The Board has been referred to a number of decisions of the courts of other jurisdictions in which public officers were held to have been lawfully required to retire in the public interest on the ground of misconduct, in circumstances where there had been no disciplinary proceedings, or disciplinary proceedings had not been concluded: see In re Pratt (unreported) 12 February 1988 [Supreme Court of the Bahamas, Common Law Side, No 1192 of 1987]; Mullings v Police Service Commission (unreported) 23 February 2009 [Court of Appeal of Jamaica, Civil Appeal No 18/2007], Police Service Commission v O’Connor [2014] 2014 JMCA Civ 35] (Court of Appeal of Jamaica). In none of these cases, however, was any constitutional or legislative provision relied upon corresponding to section 129(4) of the Constitution of Trinidad and Tobago. All of them turned on the principle that early retirement in the public interest could be required only for cause and after a fair procedure. The Board readily accepts that in principle if these limitations and any relevant statutory conditions are observed, it would be open to the relevant authorities to require a public officer to retire on account of his or her misconduct without disciplinary proceedings, were it not for section 129(4). But that provision rules out such an approach in Trinidad and Tobago.

15.

In those circumstances, the only remaining question is whether Mr Long’s alleged involvement in the Trincity Mall incident was in fact a material factor in the decision to require him to retire.

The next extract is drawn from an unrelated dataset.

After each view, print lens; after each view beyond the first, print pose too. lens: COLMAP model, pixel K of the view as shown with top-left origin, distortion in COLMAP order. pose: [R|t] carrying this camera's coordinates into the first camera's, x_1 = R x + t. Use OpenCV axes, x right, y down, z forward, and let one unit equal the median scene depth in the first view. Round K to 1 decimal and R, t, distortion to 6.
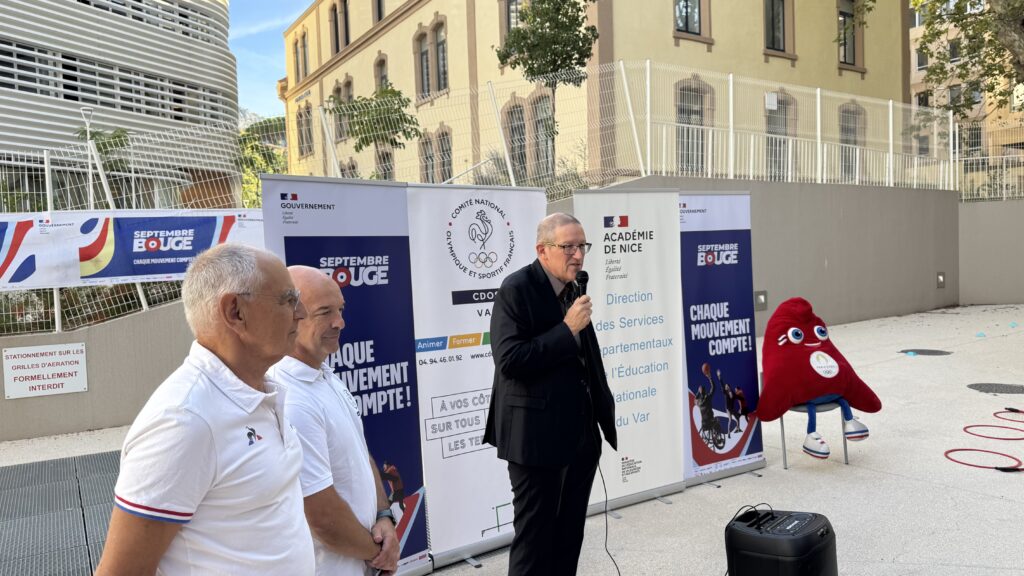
lens RADIAL K [[714.6, 0, 512.4], [0, 714.6, 287.3], [0, 0, 1]] dist [0.007750, -0.002851]
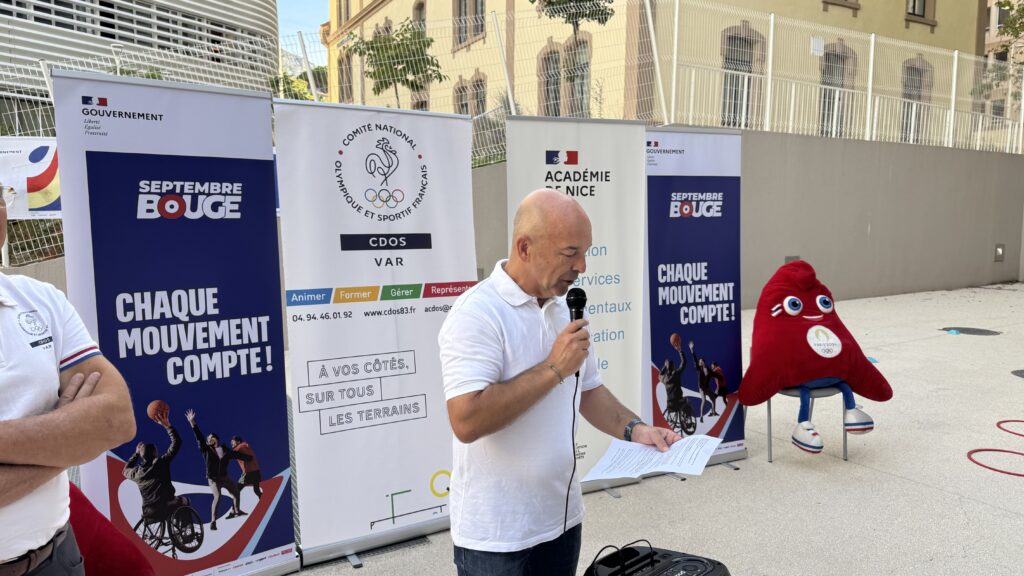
lens RADIAL K [[720.6, 0, 511.7], [0, 720.6, 275.7], [0, 0, 1]] dist [0.036252, -0.042956]
pose [[0.997325, 0.041531, -0.060145, 0.120037], [-0.038878, 0.998247, 0.044629, 0.007355], [0.061893, -0.042171, 0.997191, 0.135951]]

The information on which the Commission acted was the report of the Commissioner of Police of 1 June 2007. It is clear from that report that the Trincity Mall incident was not necessarily the only relevant factor in the eyes of the Commissioner of Police. It was, however, the only factor referred to by the Commission in the provisional notice sent to Mr Long in the light of that report on 8 June 2007. In the Board’s judgment, the fact that he may have been involved in kidnapping was at least a material part of the reasons for his dismissal. Indeed, Mr Guthrie QC, who appeared for the Commission, did not suggest otherwise. In those circumstances, before he was required to retire Mr Long had a constitutional right to the opportunity which disciplinary proceedings would have afforded to require the allegation to be substantiated by evidence and to call for his exoneration. The procedure adopted denied him that right.

16.

The Board will accordingly allow the appeal and set aside the decision of the Commission to require Mr Long to retire in the public interest.